● Work instruction:
Go through the entries below and collect each line with the string "evenodd" in it.

● Input:
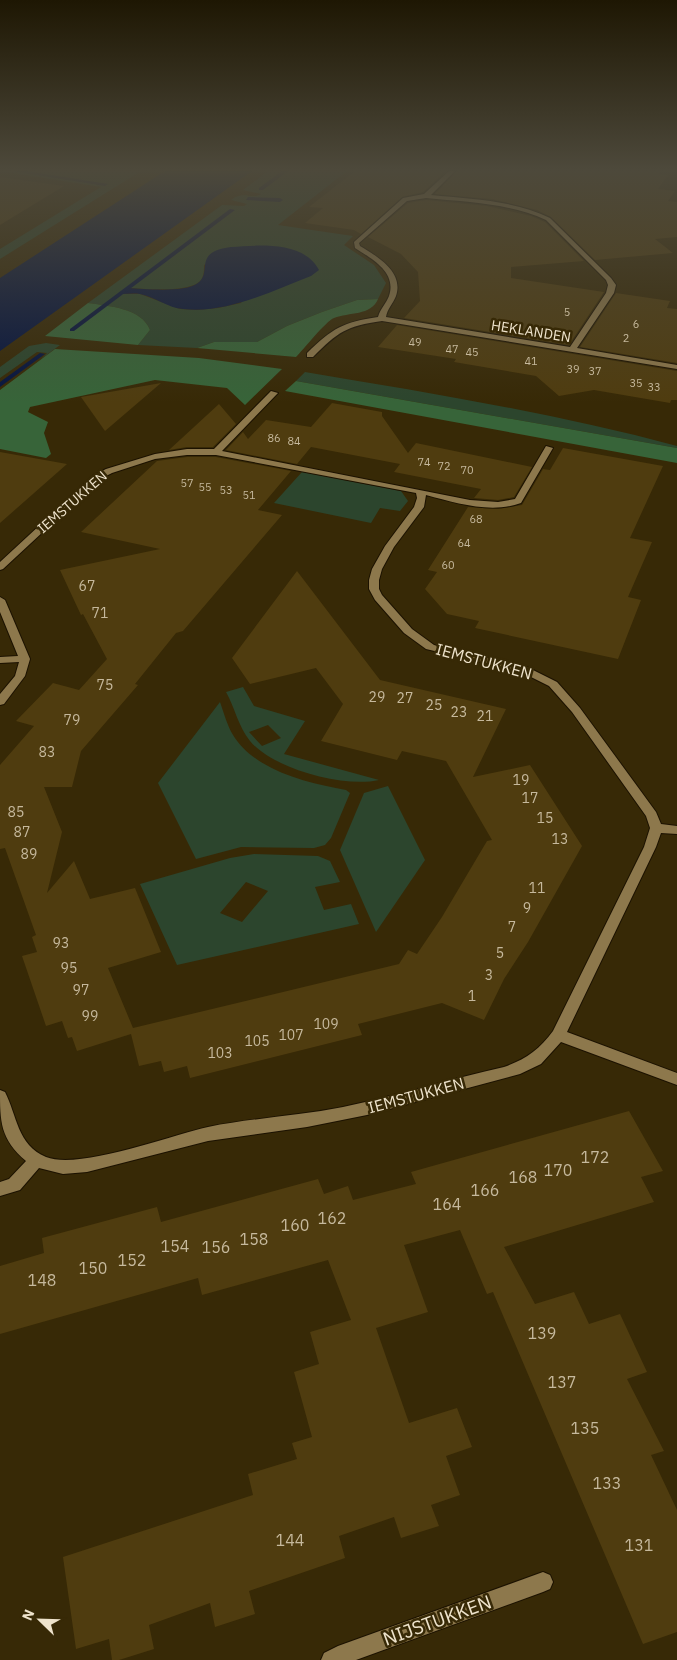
<svg xmlns="http://www.w3.org/2000/svg" width="677" height="1660" font-family="'IBM Plex Sans',sans-serif">
  <rect width="100%" height="100%" fill="#372906"/>
  <g fill="#2c452d" fill-rule="evenodd">
    <path d="M0,171h141l-141,88v-10l101,-62z"/>
    <path d="M268,171h79l-69,54 75,11 -9,9 30,20 12,18 -8,16 -21,1 -35,12 -35,14 -30,16h-43l-17,6 -59,-3 12,-15c-8,-22 -42,-24 -62,-27l134,-98 22,1 3,-2 -16,-4c13,-10 20,0 30,-6l-18,-4zM231,247h42l-32,56 -23,5 -21,2 -17,-1 -40,-15h-19l7,-6c16,1 63,5 73,-8 3,-4 3,-10 3,-15z"/>
    <path d="M46,343l14,2 -19,14 6,-6 -10,-1 -37,26v-11l29,-21z"/>
    <path d="M305,372c125,21 249,41 372,74v2l-381,-67z"/>
    <path d="M302,472l99,19 7,10 -8,10 -20,-3 -9,15 -97,-20z"/>
    <path d="M243,687l11,19 51,15 -21,33 95,26c-35,8 -106,-11 -129,-39 -12,-15 -15,-33 -24,-49zM268,725l13,13 -19,8 -13,-14z"/>
    <path d="M220,702c4,11 7,23 13,33 22,36 75,48 113,55l4,3 -19,45 -6,7 -11,3 -73,-1 -45,12 -38,-76z"/>
    <path d="M388,786l37,74 -49,72 -36,-82 24,-57z"/>
    <path d="M254,854l64,2 12,5 10,21 -25,5 9,23 27,-6 8,20 -182,41 -37,-81 90,-26zM246,882l22,9 -26,31 -22,-9z"/>
  </g>
  <g fill="#376439">
    <path d="M378,299c-7,17 -29,13 -44,19 -8,3 -31,32 -38,39l-99,-9 17,-6h43l30,-16 35,-14 35,-12z"/>
    <path d="M88,303c20,3 54,5 62,27l-12,15 -93,-9z"/>
    <path d="M55,349l144,9 83,11 -37,36 -18,-17 -72,-8 -125,27 -2,5 20,10 -4,11 7,21 -5,4 -46,-9v-59z"/>
    <path d="M296,381l381,67v15l-392,-72z"/>
  </g>
  <g fill="#061540">
    <path d="M165,171h87l-252,180v-73z"/>
    <path d="M231,247c28,-2 73,-6 88,23l-8,6c-40,15 -83,38 -128,33 -15,-1 -28,-12 -43,-15 -6,-1 -13,0 -19,0l7,-6c17,1 57,5 70,-5 15,-11 -6,-31 33,-36z"/>
  </g>
  <g fill="none" stroke-linecap="round" stroke-linejoin="round">
    <g fill="#061540" fill-rule="evenodd">
      <path d="M12,171h14l82,13 -3,2z"/>
      <path d="M282,171h6l-25,19h-4v-2z"/>
      <path d="M248,197l32,1 3,2 -3,2 -34,-2z"/>
      <path d="M230,209l5,1 -161,121h-4v-2z"/>
      <path d="M40,353l5,1 -45,33v-5z"/>
    </g>
  </g>
  <g fill="#4f3c0f">
    <path d="M355,171h91l-23,21 -21,5 -41,37 -7,-4 -49,-7 18,-15 -14,-1z"/>
    <path d="M457,171h204l-2,3 9,1 -10,14 17,2 -7,10 9,1v35l-22,2 18,14 -78,7 -44,-43 -14,-7 -45,-11 -57,-5z"/>
    <path d="M0,177l64,9 -64,39z"/>
    <path d="M426,200l61,6 44,10 14,6 39,39 -73,6v11l93,14 -35,53 -165,-27 16,-17 -2,-29 -17,-18 -33,-17 40,-34z"/>
    <path d="M616,293l54,8 -3,7 10,1v54l-97,-16z"/>
    <path d="M397,325l280,46v29h-6l-1,3 -76,-13 -35,6 -23,-20 -82,-14 2,-3 -78,-12z"/>
    <path d="M161,383l-56,48 -24,-34z"/>
    <path d="M332,403l50,9v4l26,37 8,-10 116,24 -18,30 -16,3 -24,-2 7,-9 -87,-17 6,-8 -89,-17 -14,17 -71,-14 17,-18 5,7 18,-19 45,7z"/>
    <path d="M219,404l17,20 -23,23h-26l-18,3z"/>
    <path d="M563,448l100,18 -33,72 22,4 -24,55 13,3 -23,59 -143,-31 4,-7 -32,-7 -22,-25 12,-17 -9,-2 40,-63 30,2 24,-4 21,-36 7,1z"/>
    <path d="M0,452l67,12 -67,59z"/>
    <path d="M187,457h29l75,14 -33,39 24,5 -99,116 -7,2 -41,51 3,1 -57,66 -9,36h-28l18,45 -15,61 27,-32 16,38 45,-11 26,64 -53,16 25,60 266,-64 9,-14 9,4 25,-37 45,-76 5,-1 -46,-79 -44,-10 -5,9 -76,-19 22,-37 -27,-36 -66,16 -18,-26 65,-87 83,109 126,29 -33,68 57,-12 52,81 -54,96 -24,37 -20,41 -42,-17 -84,21 4,11 -172,43 -3,-12 -23,6 -3,-11 -22,5 -8,-32 -54,17 -5,-14 -4,1 -6,-17 -16,5 -24,-70 15,-4 -5,-15 4,-2 -31,-87 -5,1v-84l34,-39 -18,-5 37,-38 26,7 28,-31 -24,-45 -2,1 -21,-45 100,-21 -79,-17 76,-71z"/>
    <path d="M629,1111l34,60 -22,6 13,25 -150,45 31,57 39,-12 15,32 31,-10 27,58 -20,7 37,72 -13,4 26,55v122l-34,12 -150,-352 -6,2 -27,-64 -56,15 24,67 -52,16 33,95 48,-15 15,39 -26,9 14,39 -29,10 8,21 -38,12 -7,-21 -55,19 6,22 -96,33 6,23 -40,13 -5,-24 -61,22 5,24 -35,11h-7l-3,-21 -33,10 -13,-92 190,-62 -5,-21 49,-15 -5,-16 20,-6 -18,-65 25,-8 -9,-32 41,-12 -23,-60 -126,35 -4,-17 -198,56v-68l44,-13 -2,-15 115,-31 4,15 157,-43 6,15 24,-8 5,14 63,-16 -5,-12z"/>
  </g>
  <g fill="none" stroke-linecap="round" stroke-linejoin="round">
    <defs>
      <g id="minor">
        <path d="M449,171h6l-24,24c40,4 82,5 119,23l61,60 5,7 -2,8 -37,55 100,17v4l-295,-48c-36,5 -44,11 -69,36h-6v-4c26,-25 36,-31 71,-36 2,-8 8,-13 11,-21 8,-24 -17,-37 -34,-48l-1,-6 49,-44 21,-4zM426,198c40,4 83,5 120,22l60,60 2,5 -2,8 -36,54 -184,-30c1,-8 7,-13 10,-21 8,-24 -18,-39 -36,-50l-1,-3 48,-42z"/>
        <path d="M271,391l7,2 -56,58 248,49 28,2 17,-3 31,-53 7,2 -32,55c-30,11 -65,0 -95,-8l-2,12 -30,40 -12,22 -3,11v9l3,6 30,34 22,16 93,22 30,15 23,26 76,104 5,12 16,2v8l-16,-1 -5,14 -89,185 110,41v12l-116,-43 -20,22 -21,10 -153,41 -60,12 -99,14 -121,31 -24,2 -24,-6 -19,22 -20,6v-14l9,-3 17,-18c-26,-22 -26,-40 -26,-71l5,2c12,23 12,53 41,65 33,13 123,-21 162,-30 44,-9 90,-11 135,-20 54,-11 107,-28 161,-40 22,-8 35,-17 49,-36l91,-184 6,-19 -4,-12 -74,-104 -23,-26 -30,-15 -93,-22 -22,-16 -29,-33 -6,-11v-9l3,-11 13,-23 29,-39 3,-9 -1,-5 -200,-38h-29l-32,4 -43,14 -12,6 -97,90 -3,1v-8l94,-87 12,-6 49,-15 32,-5h27z"/>
        <path d="M0,597l5,3 25,59 -5,17 -21,28 -4,1v-11l15,-18 4,-14 -19,1v-6l18,-1 -18,-44z"/>
        <path d="M543,1572l7,3 3,7 -3,7 -7,3 -187,68h-35l3,-7 14,-7z"/>
      </g>
    </defs>
    <use href="#minor" stroke="#1c1200" stroke-width="2"/>
    <use href="#minor" fill="#8d784c" fill-rule="evenodd"/>
  </g>
  <linearGradient id="sky" x2="0" y2="1"><stop stop-color="#1e1703"/><stop offset="0.42" stop-color="#4d493b"/><stop offset="1" stop-color="#4d493b" stop-opacity="0"/></linearGradient>
  <rect width="677" height="403" fill="url(#sky)"/>
  <g text-anchor="middle" dominant-baseline="central" stroke-width="5" stroke-linejoin="round" paint-order="stroke">
    <g font-size="11" fill="#c6b99d">
      <text x="567" y="312">5</text>
      <text x="636" y="324">6</text>
      <text x="626" y="338">2</text>
      <text x="415" y="342">49</text>
      <text x="452" y="349">47</text>
      <text x="472" y="352">45</text>
      <text x="531" y="361">41</text>
      <text x="573" y="369">39</text>
      <text x="595" y="371">37</text>
      <text x="636" y="383">35</text>
      <text x="654" y="387">33</text>
      <text x="274" y="438">86</text>
      <text x="294" y="441">84</text>
      <text x="424" y="462">74</text>
      <text x="444" y="466">72</text>
      <text x="467" y="470">70</text>
      <text x="187" y="483">57</text>
      <text x="205" y="487">55</text>
      <text x="226" y="490">53</text>
      <text x="249" y="495">51</text>
      <text x="476" y="519">68</text>
      <text x="464" y="543">64</text>
      <text x="448" y="565">60</text>
    </g>
    <g font-size="14" fill="#eee3cc" stroke="#372906">
      <text transform="translate(531 331) rotate(9)">HEKLANDEN</text>
      <text transform="translate(72 502) rotate(-41)">IEMSTUKKEN</text>
    </g>
    <g font-size="14" fill="#c6b99d">
      <text x="87" y="586">67</text>
      <text x="100" y="613">71</text>
      <text x="105" y="685">75</text>
      <text x="377" y="697">29</text>
      <text x="405" y="698">27</text>
      <text x="434" y="705">25</text>
      <text x="459" y="712">23</text>
      <text x="485" y="716">21</text>
      <text x="72" y="720">79</text>
      <text x="47" y="752">83</text>
      <text x="521" y="780">19</text>
      <text x="530" y="798">17</text>
      <text x="16" y="812">85</text>
      <text x="545" y="818">15</text>
      <text x="22" y="832">87</text>
      <text x="560" y="839">13</text>
      <text x="29" y="854">89</text>
      <text x="537" y="888">11</text>
      <text x="527" y="908">9</text>
      <text x="512" y="927">7</text>
      <text x="61" y="943">93</text>
      <text x="500" y="953">5</text>
      <text x="69" y="968">95</text>
      <text x="489" y="975">3</text>
      <text x="81" y="990">97</text>
      <text x="472" y="996">1</text>
      <text x="90" y="1016">99</text>
      <text x="326" y="1024">109</text>
      <text x="291" y="1035">107</text>
      <text x="257" y="1041">105</text>
      <text x="220" y="1053">103</text>
    </g>
    <g font-size="16" fill="#eee3cc" stroke="#372906">
      <text transform="translate(484 661) rotate(15)">IEMSTUKKEN</text>
      <text transform="translate(416 1095) rotate(-15)">IEMSTUKKEN</text>
    </g>
    <g font-size="16" fill="#c6b99d">
      <text x="595" y="1157">172</text>
      <text x="558" y="1170">170</text>
      <text x="523" y="1177">168</text>
      <text x="485" y="1190">166</text>
      <text x="447" y="1204">164</text>
      <text x="332" y="1218">162</text>
      <text x="295" y="1225">160</text>
      <text x="254" y="1239">158</text>
      <text x="175" y="1246">154</text>
      <text x="216" y="1247">156</text>
      <text x="132" y="1260">152</text>
      <text x="93" y="1268">150</text>
      <text x="42" y="1280">148</text>
      <text x="542" y="1333">139</text>
      <text x="562" y="1382">137</text>
      <text x="585" y="1428">135</text>
      <text x="607" y="1483">133</text>
      <text x="290" y="1540">144</text>
      <text x="639" y="1545">131</text>
    </g>
    <g font-size="19" fill="#eee3cc" stroke="#372906">
      <text transform="translate(437 1620) rotate(-20)">NIJSTUKKEN</text>
    </g>
  </g>
  <g transform="translate(40 1620) rotate(293)" stroke="#372906" stroke-width="4" paint-order="stroke">
  <path d="M0-4L9 19L0 12L-9 19Z" fill="#eee3cc"/>
  <text y="-8" font-size="14" font-weight="bold" text-anchor="middle" fill="#eee3cc">N</text>
  </g>
</svg>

● Exercise result:
  <g fill="#2c452d" fill-rule="evenodd">
    <g fill="#061540" fill-rule="evenodd">
    <use href="#minor" fill="#8d784c" fill-rule="evenodd"/>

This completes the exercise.